**What to produce**
Pick out each of the following lines that contains the string "Χαλκιά", treating uppercase and lowercase letters as different.

**The data**
------------------------------------------------

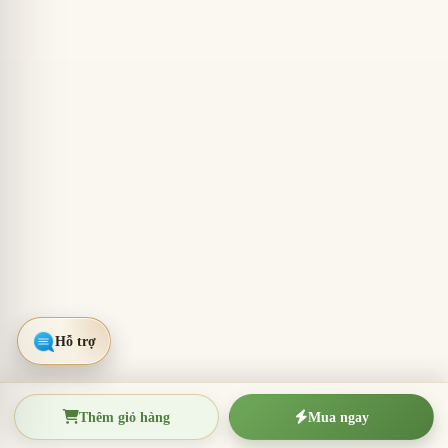
Thêm giỏ hàng
Mua ngay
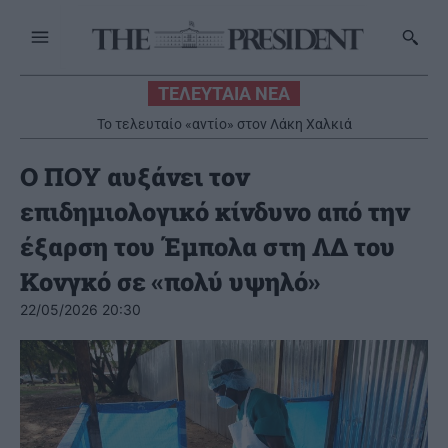
ΤΕΛΕΥΤΑΙΑ ΝΕΑ
Το τελευταίο «αντίο» στον Λάκη Χαλκιά
Ο ΠΟΥ αυξάνει τον
επιδημιολογικό κίνδυνο από την
έξαρση του Έμπολα στη ΛΔ του
Κονγκό σε «πολύ υψηλό»
22/05/2026 20:30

------------------------------------------------

**Worked solution**
Το τελευταίο «αντίο» στον Λάκη Χαλκιά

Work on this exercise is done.